• [Directions for this task]: Your task is to print all of the entries exactly, though the pictures should not be included.

• [Study material]:
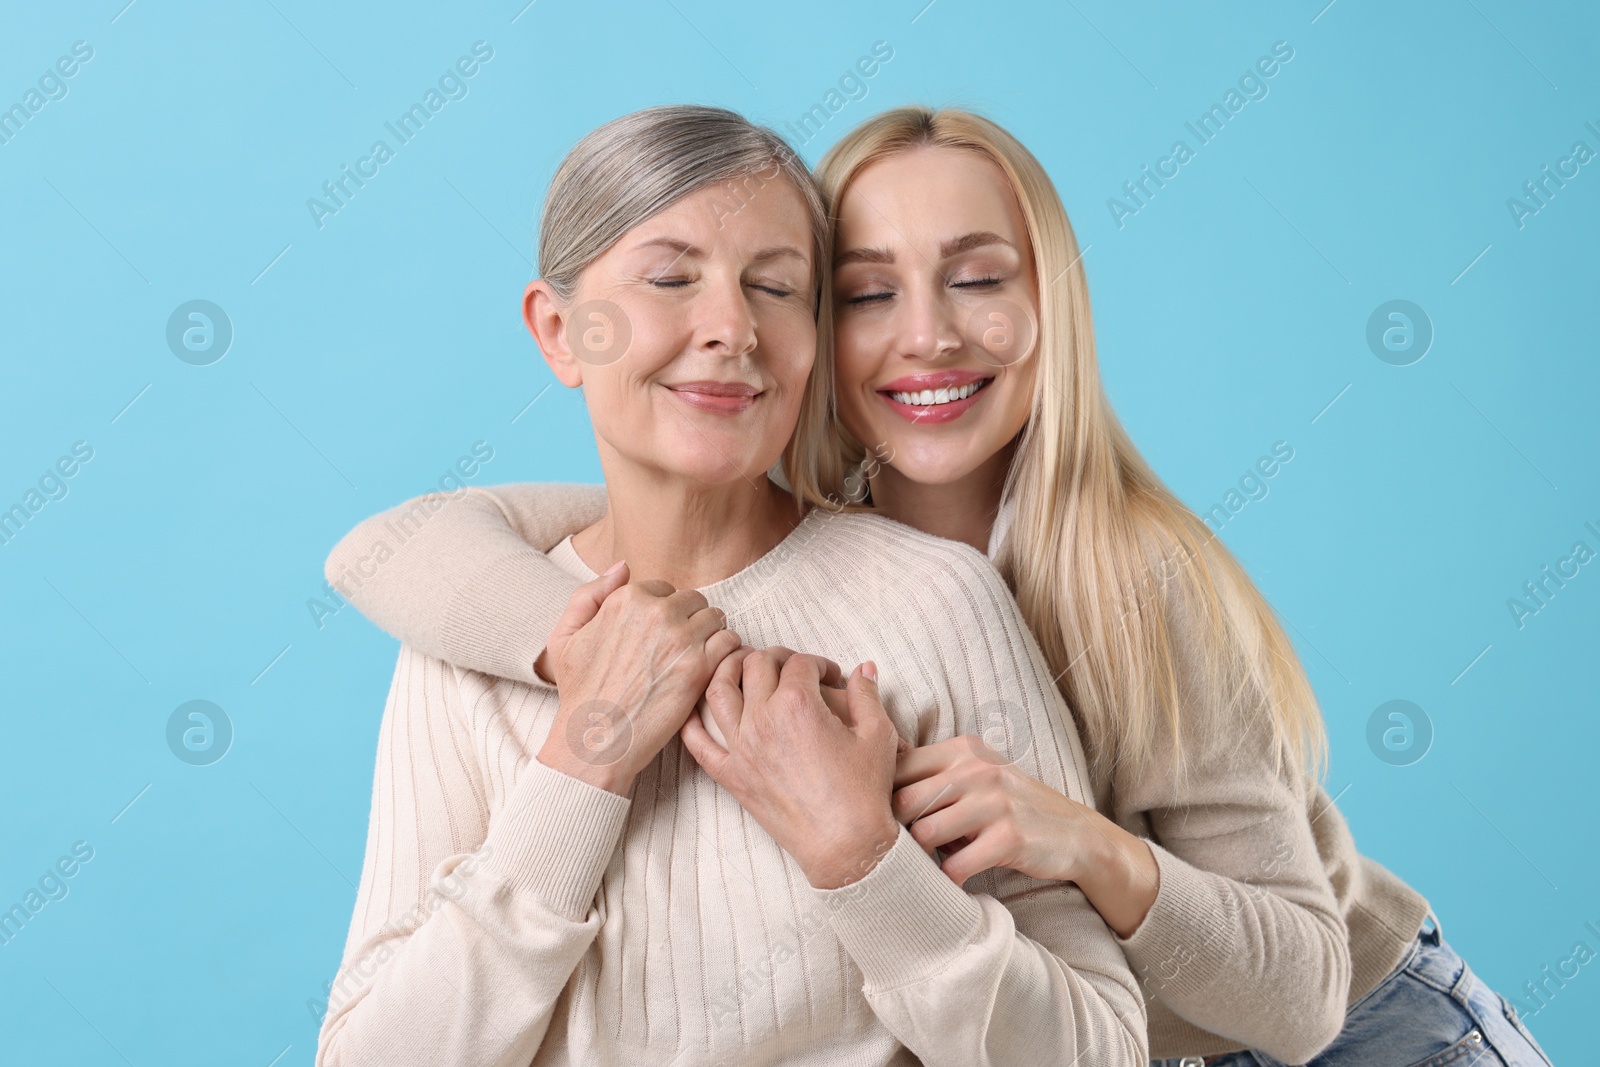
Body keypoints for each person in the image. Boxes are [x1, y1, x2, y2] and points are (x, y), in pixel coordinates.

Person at [324, 107, 1556, 1066]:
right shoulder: (515, 611)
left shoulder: (1108, 576)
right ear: (557, 330)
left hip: (1364, 1019)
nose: (925, 335)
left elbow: (1291, 1000)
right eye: (863, 290)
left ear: (1050, 306)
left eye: (977, 278)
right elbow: (409, 545)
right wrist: (598, 689)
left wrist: (1066, 848)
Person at [314, 104, 1145, 1067]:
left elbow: (1106, 1049)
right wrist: (583, 767)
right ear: (559, 331)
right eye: (671, 278)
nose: (732, 328)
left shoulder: (939, 600)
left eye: (777, 287)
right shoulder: (470, 638)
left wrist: (861, 858)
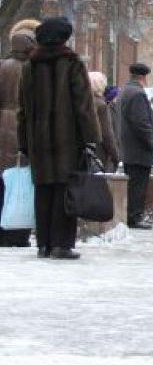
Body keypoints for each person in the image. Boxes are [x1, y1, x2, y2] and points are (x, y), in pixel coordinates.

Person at [17, 16, 101, 259]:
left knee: (43, 189)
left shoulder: (29, 65)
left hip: (38, 141)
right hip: (68, 140)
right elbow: (83, 106)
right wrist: (90, 138)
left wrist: (24, 142)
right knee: (65, 189)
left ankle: (43, 243)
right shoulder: (73, 63)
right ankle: (62, 244)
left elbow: (22, 109)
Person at [0, 18, 40, 248]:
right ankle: (18, 232)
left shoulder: (2, 66)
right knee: (22, 182)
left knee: (2, 182)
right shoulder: (34, 69)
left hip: (2, 129)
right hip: (24, 128)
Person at [118, 63, 153, 229]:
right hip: (139, 149)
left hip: (129, 148)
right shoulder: (138, 94)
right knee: (138, 185)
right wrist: (151, 143)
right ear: (143, 77)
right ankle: (135, 216)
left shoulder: (126, 91)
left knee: (133, 183)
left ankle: (132, 215)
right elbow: (141, 123)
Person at [88, 72, 120, 173]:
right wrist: (116, 156)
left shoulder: (78, 102)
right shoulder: (100, 105)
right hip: (97, 154)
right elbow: (107, 134)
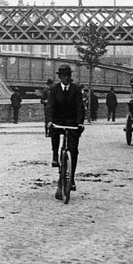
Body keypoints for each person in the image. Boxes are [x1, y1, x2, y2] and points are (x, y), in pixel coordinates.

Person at [47, 64, 85, 199]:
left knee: (73, 150)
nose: (67, 78)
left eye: (69, 75)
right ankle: (55, 156)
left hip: (72, 123)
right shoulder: (54, 90)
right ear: (60, 77)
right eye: (64, 75)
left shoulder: (76, 90)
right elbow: (50, 106)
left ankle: (72, 178)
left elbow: (80, 107)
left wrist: (80, 122)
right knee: (55, 133)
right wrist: (50, 121)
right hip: (58, 121)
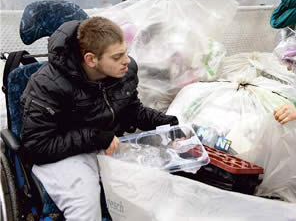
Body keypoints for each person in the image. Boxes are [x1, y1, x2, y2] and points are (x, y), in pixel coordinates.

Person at [21, 16, 179, 220]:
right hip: (60, 155)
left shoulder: (125, 72)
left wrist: (165, 122)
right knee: (85, 206)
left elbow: (131, 109)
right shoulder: (47, 85)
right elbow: (37, 147)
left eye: (126, 52)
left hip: (104, 143)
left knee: (153, 186)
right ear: (91, 59)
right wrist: (95, 137)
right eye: (117, 56)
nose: (127, 61)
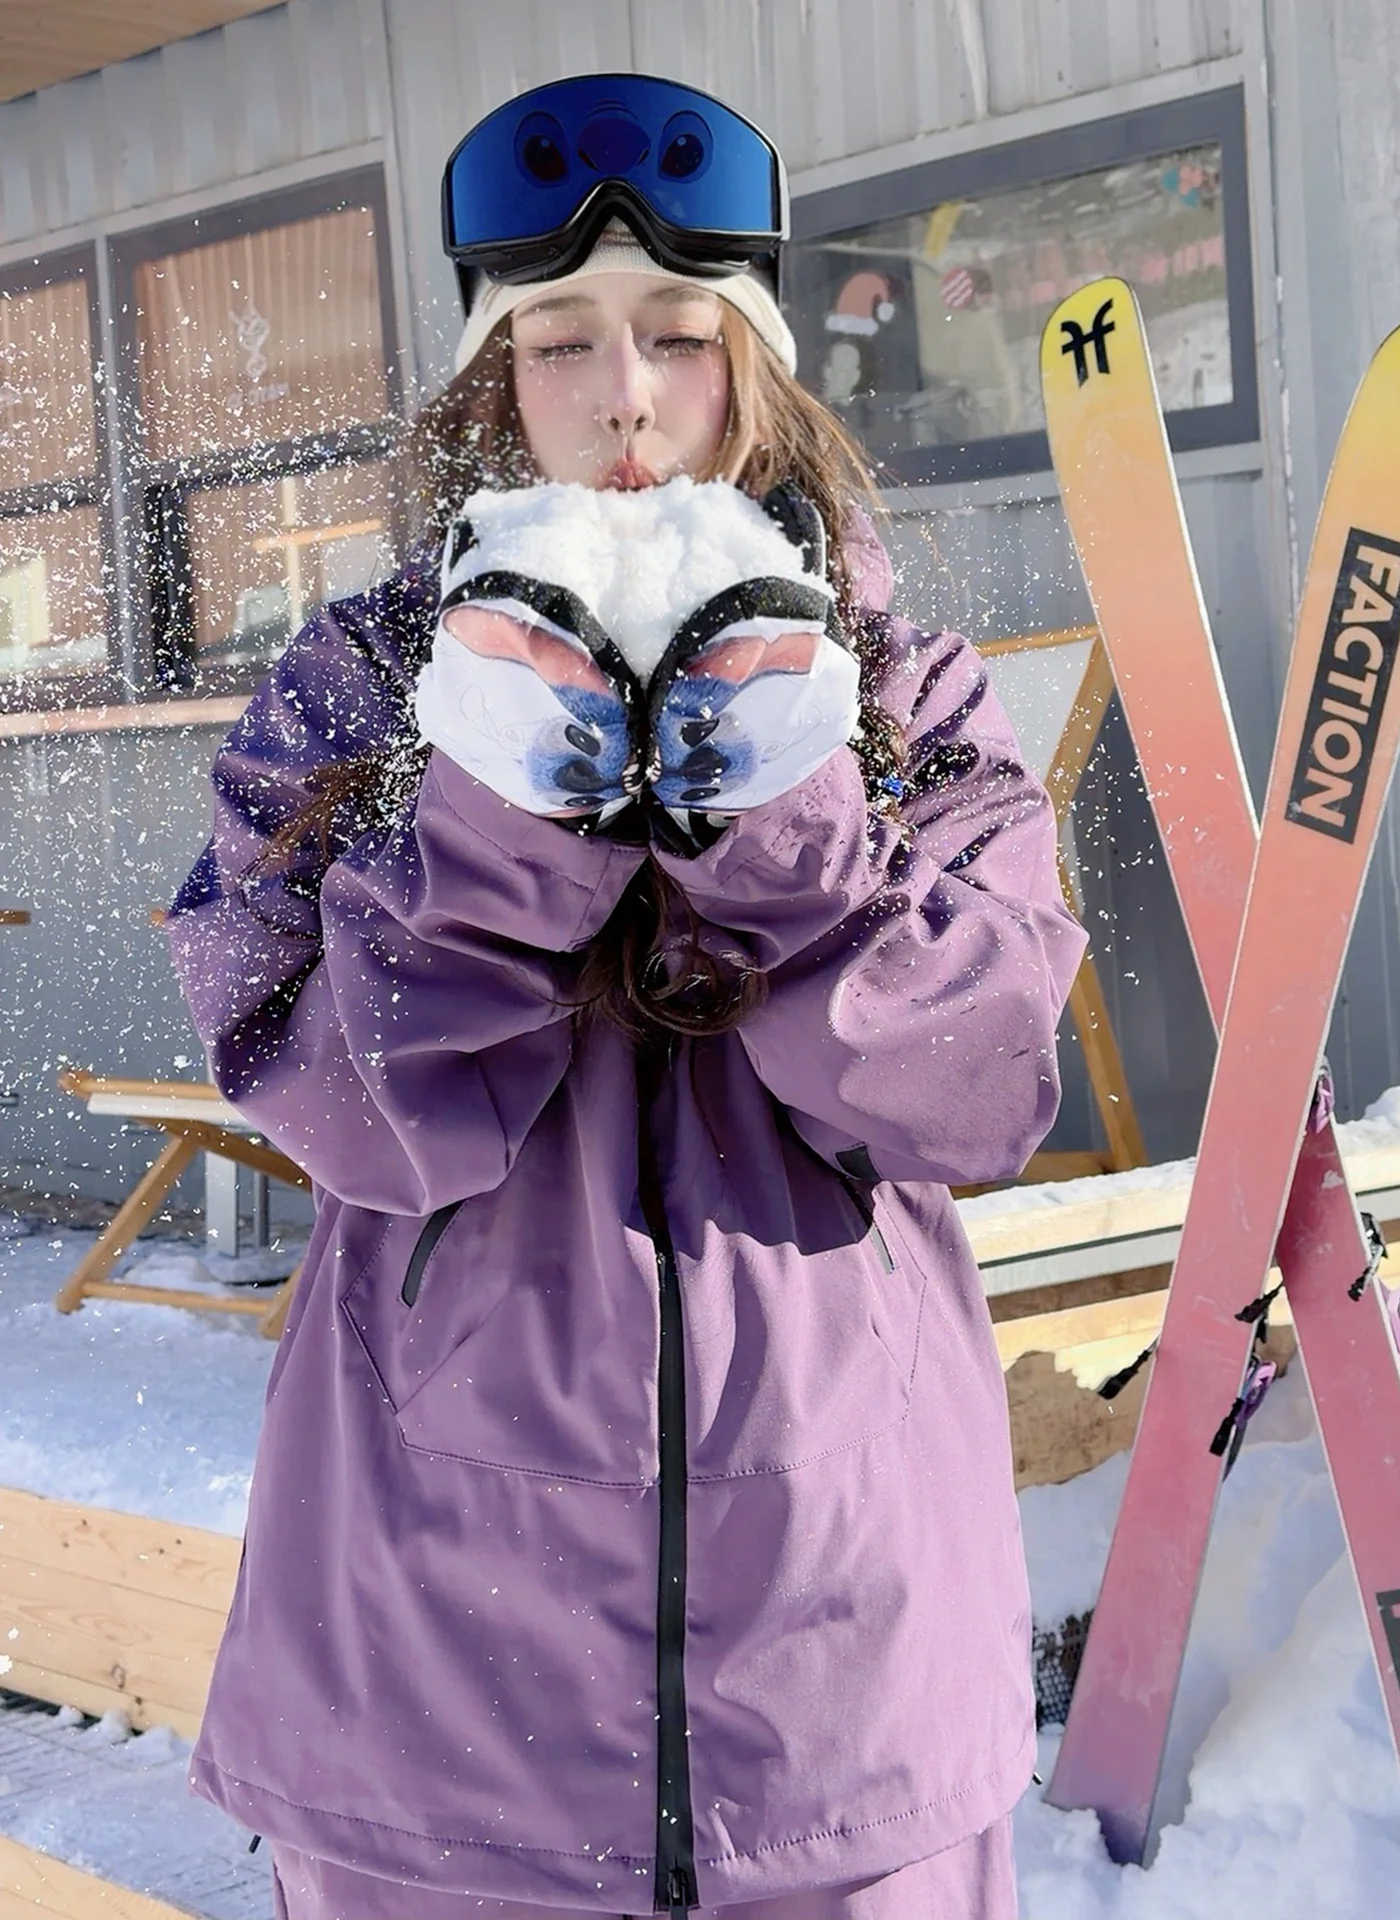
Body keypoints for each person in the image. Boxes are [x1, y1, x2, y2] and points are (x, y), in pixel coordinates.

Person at [168, 72, 1086, 1920]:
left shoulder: (906, 692)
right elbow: (325, 1090)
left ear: (756, 365)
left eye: (679, 336)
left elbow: (979, 1089)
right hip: (431, 1688)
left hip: (844, 1678)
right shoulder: (358, 686)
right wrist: (507, 811)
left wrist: (776, 822)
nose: (628, 401)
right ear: (490, 384)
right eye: (560, 343)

• [Answer space]:
Body keypoints for each person in the image. Boxes are [x1, y1, x2, y2] and points are (x, y), in pixel coordinates.

Person at [324, 107, 1556, 1066]:
right shoulder: (515, 611)
left shoulder: (1108, 576)
right ear: (557, 330)
left hip: (1364, 1019)
nose: (925, 335)
left elbow: (1291, 1000)
right eye: (863, 290)
left ear: (1050, 306)
left eye: (977, 278)
right elbow: (409, 545)
right wrist: (598, 689)
left wrist: (1066, 848)
Person at [314, 104, 1145, 1067]:
left elbow: (1106, 1049)
right wrist: (583, 767)
right ear: (559, 331)
right eye: (671, 278)
nose: (732, 328)
left shoulder: (939, 600)
left eye: (777, 287)
right shoulder: (470, 638)
left wrist: (861, 858)
Body keypoints for each person in the image. Boxes are [x1, y1, x2, y2] and points are (x, y), in pixel coordinates.

Person at [17, 16, 101, 259]:
left knee: (43, 189)
left shoulder: (29, 65)
left hip: (38, 141)
right hip: (68, 140)
right elbow: (83, 106)
right wrist: (90, 138)
left wrist: (24, 142)
right knee: (65, 189)
left ankle: (43, 243)
right shoulder: (73, 63)
right ankle: (62, 244)
left elbow: (22, 109)
Person at [0, 18, 40, 248]:
right ankle: (18, 232)
left shoulder: (2, 66)
right knee: (22, 182)
left knee: (2, 182)
right shoulder: (34, 69)
left hip: (2, 129)
right hip: (24, 128)
Person at [118, 63, 153, 229]:
right hip: (139, 149)
left hip: (129, 148)
right shoulder: (138, 94)
right knee: (138, 185)
right wrist: (151, 143)
right ear: (143, 77)
right ankle: (135, 216)
left shoulder: (126, 91)
left knee: (133, 183)
left ankle: (132, 215)
right elbow: (141, 123)
Person at [88, 72, 120, 173]:
right wrist: (116, 156)
left shoulder: (78, 102)
right shoulder: (100, 105)
right hip: (97, 154)
right elbow: (107, 134)
Body keypoints for each person in the image. Boxes are [x1, y1, x2, y2] and points are (x, y), in pixel coordinates.

Person at [47, 64, 85, 199]:
left knee: (73, 150)
nose: (67, 78)
left eye: (69, 75)
right ankle: (55, 156)
left hip: (72, 123)
right shoulder: (54, 90)
right ear: (60, 77)
right eye: (64, 75)
left shoulder: (76, 90)
right elbow: (50, 106)
left ankle: (72, 178)
left elbow: (80, 107)
left wrist: (80, 122)
right knee: (55, 133)
right wrist: (50, 121)
right hip: (58, 121)
Body keypoints for each person in the image. Boxes are [x1, y1, x2, y2] and points are (x, y), in pixel coordinates.

Person at [21, 16, 179, 220]:
right hip: (60, 155)
left shoulder: (125, 72)
left wrist: (165, 122)
right knee: (85, 206)
left elbow: (131, 109)
right shoulder: (47, 85)
right elbow: (37, 147)
left eye: (126, 52)
left hip: (104, 143)
left knee: (153, 186)
right ear: (91, 59)
right wrist: (95, 137)
right eye: (117, 56)
nose: (127, 61)
Body keypoints for each person in the image. Boxes are [x1, y1, x2, y2] and points are (x, y), in pixel coordinates.

Person at [168, 72, 1086, 1920]:
left shoulder: (906, 692)
right elbow: (325, 1090)
left ear: (756, 365)
left eye: (679, 336)
left elbow: (979, 1089)
right hip: (431, 1688)
left hip: (844, 1678)
right shoulder: (358, 686)
right wrist: (507, 811)
left wrist: (776, 822)
nose: (628, 401)
right ear: (490, 384)
right eye: (560, 343)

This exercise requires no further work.